# [DOCUMENT EXCERPT]
Hello everyone,
I am trying to implement an algorithm for a classification task that initializes and update the weights stochastically. More specifically, the weights are initialized and updated as follows:
w = C.mul(z) + mu
where
mu: D x K mean vector
C: D x K scale vector
z: D x K vector sampled from a standard normal distribution
I have a simple net which is
class Net(nn.Module):
def __init__(self, inputfeatures, outputfeatures):
super(Net, self).__init__()
self.inputfeatures = inputfeatures
self.outputfeatures = outputfeatures
self.C = nn.Parameter(torch.FloatTensor(self.outputfeatures, self.inputfeatures))
self.mu = nn.Parameter(torch.FloatTensor(self.outputfeatures, self.inputfeatures))
self.weight = nn.Parameter(torch.FloatTensor(self.outputfeatures, self.inputfeatures))
self.linear = nn.Linear(self.inputfeatures, self.outputfeatures)
self.softmax = nn.Softmax()
self.criterion = nn.CrossEntropyLoss()
def forward(self, t, X, mu, C):
z = Variable(torch.FloatTensor(np.random.standard_normal(size=(self.outputfeatures,
self.inputfeatures))), requires_grad=False)

# [TO DO]
a. In the forum post on stochastic weight updates, what is the vector z sampled from?
b. Write the next part of the forum post on stochastic weight updates, picking up right after its last line of code.

# [DATA BELOW]
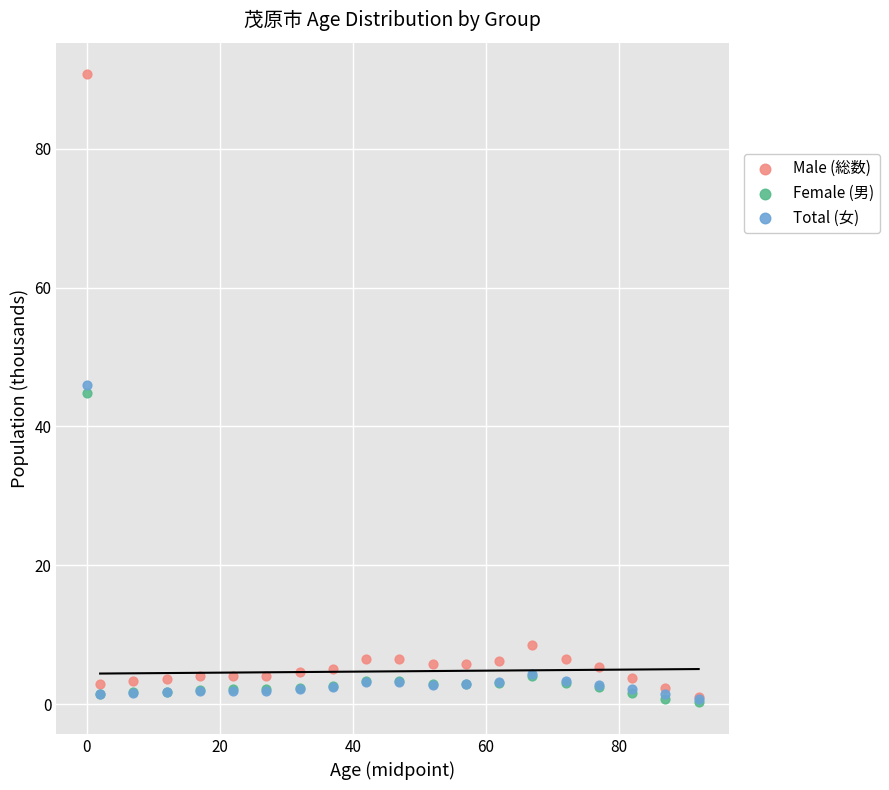

What are all the series names shown in the legend?

Male (総数), Female (男), Total (女)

# [ANSWERS PROVIDED]
a. A standard normal distribution.

b.
self.weight = C.mul(z) + mu
y = self.linear(X)
s = self.softmax(y)
loss = self.criterion(y, t)
return loss, s
And the update of the parameters happens as follows
C2 = C.mul(C)
Cmu = C2 + torch.pow(mu, 2)
"""Stochastic gradient update of the parameters"""
dmu = dg - torch.div(mu, Cmu)
dC = (dg.mul(z)) + 1/C - torch.div(C, Cmu)
mu = mu + ro*dmu
C = C + (0.1*ro)*dC
C[C <= 1e-4] = 1e-4
where dg is the gradient result of the backpropagation which I wish to recieve from the autograd and ro is the learning rate.
Is there a way to implement this custom update of the parameters? I am also not quite sure about the initialization either.
Appreciate all the help you can give me.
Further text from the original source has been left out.